1. Avoid "data dumps". For example, showing the contents of all 1000 rows in a data frame. This will make your output document really large and unreadable.
-->
***
# Project Proposal {#proposal}
**`r hint_2`**
* Get a sense for the requirements of this project phase by reading a possible [example project proposal](static/term_project/proposal_example.html){target="_blank"} `r submission_will_differ`:
* Download the following <a href="static/term_project/proposal.Rmd" download>`proposal.Rmd`</a> template R Markdown file and start filling it in.
## Work on your proposal
Your data may require some wrangling to get it in the appropriate format. Given that this is not a class where data wrangling is a central focus, we suggest you check out the following resources:
1. The Spinelli Center evening tutoring hours on Sun-Thurs 7-9pm. All student tutors there have taken SDS 192 Data Science and can thus help you get the data into the appropriate format.
1. Be sure to look at our [data wrangling "Tips & Tricks"](https://moderndive.com/C-appendixC.html#data-wrangling){target="_blank"} ModernDive page written by Jenny Smetzer. It's based on the seven most common data wrangling questions we've encountered from students while they were working on their term projects:
```{r, echo=FALSE, out.width="70%"}
include_graphics("static/images/data_wrangling.png")
```
## What to submit
`r only_group_leader`
1. The `proposal.Rmd` R Markdown file
1. The `proposal.html` HTML report file
1. Only if your data is confidential or sensitive in nature, submit your Excel or CSV file as well. Otherwise you should publish your data as a CSV file on Google Sheets as described above.
***
# Project Submission {#submission}
* Get a sense for the requirements of this project phase by reading only the following sections of this possible [project resubmission](static/term_project/resubmission_example.html){target="_blank"} `r submission_will_differ`:
+ Section 1: Introduction
+ Section 2: Exploratory data analysis
+ Section 3 subsections 3.1, 3.2, and 3.3: Multiple linear regression: Methods, Model Results, Interpreting the regression table.

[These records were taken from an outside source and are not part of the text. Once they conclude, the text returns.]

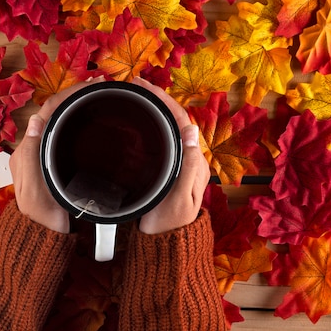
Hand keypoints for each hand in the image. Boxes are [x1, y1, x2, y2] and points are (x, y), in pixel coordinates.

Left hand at [9, 78, 104, 232]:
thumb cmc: (41, 214)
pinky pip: (68, 133)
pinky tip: (95, 118)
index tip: (92, 84)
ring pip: (62, 120)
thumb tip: (36, 120)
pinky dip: (81, 120)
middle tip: (102, 85)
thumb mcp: (33, 187)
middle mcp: (35, 146)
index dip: (69, 93)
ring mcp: (47, 153)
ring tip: (101, 95)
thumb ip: (30, 155)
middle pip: (55, 110)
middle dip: (76, 94)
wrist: (46, 235)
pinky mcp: (58, 160)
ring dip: (79, 104)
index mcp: (28, 148)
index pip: (48, 110)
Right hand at [132, 77, 209, 234]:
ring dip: (154, 109)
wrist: (165, 244)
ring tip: (135, 96)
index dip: (165, 100)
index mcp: (195, 162)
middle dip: (158, 99)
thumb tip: (191, 130)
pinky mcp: (167, 169)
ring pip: (168, 128)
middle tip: (135, 85)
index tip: (145, 86)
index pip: (183, 121)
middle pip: (176, 120)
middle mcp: (190, 159)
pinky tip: (137, 121)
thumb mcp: (180, 197)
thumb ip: (188, 165)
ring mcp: (178, 164)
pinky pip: (161, 139)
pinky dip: (150, 124)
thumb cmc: (170, 224)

* Download the following <a href="static/term_project/submission_example.Rmd" download>`project_submission_example.Rmd`</a> template R Markdown file and start filling it in.
## Complete your initial submission
* Complete the following sections of `project_submission.Rmd`:
+ Section 1: Introduction
+ Section 2: Exploratory data analysis
+ Section 3 subsections 3.1, 3.2, and 3.3: Multiple linear regression: Methods, Model Results, Interpreting the regression table.
* Do not complete the following sections (you'll be doing this at the resubmission phase):
+ Section 3 subsections 3.4, 3.5: Inference for multiple regression
+ Section 4: Discussion. You will write this conclusion based on the results of sections 3.4 and 3.5.
## What to submit
`r only_group_leader`
1. The `project_submission.Rmd` R Markdown file with sections 1, 2, 3.1, 3.2, and 3.3 completed
1. The `project_submission.html` HTML report file.
1. Only if your data is confidential or sensitive in nature, submit your Excel or CSV file as well. Otherwise you should publish your data as a CSV file on Google Sheets as described above.
***
# Project Resubmission {#resubmission}
Get a sense for the requirements of this project phase by re-reading all the sections of the possible [project resubmission](static/term_project/resubmission_example.html){target="_blank"} from the previous submission phase. In particular, read the following new sections:
* Sections 3.4, 3.5: Inference for multiple regression
* Section 4: Discussion.
## Revise your initial submission
Using the same `project_submission.Rmd` file you submitted for the project submission phase:
* Incorporate any feedback given to you from the project submission phase.
* Complete Sections 3.4 and 3.5: Inference for multiple regression
* Complete Section 4: Discussion. You will write this conclusion based on the results of sections 3.4 and 3.5.
## What to submit
`r only_group_leader`
1. The updated `project_submission.Rmd` R Markdown file.
1. The updated `project_submission.html` HTML report file.
1. Only if your data is confidential or sensitive in nature, submit your Excel or CSV file as well. Otherwise you should publish your data as a CSV file on Google Sheets as described above.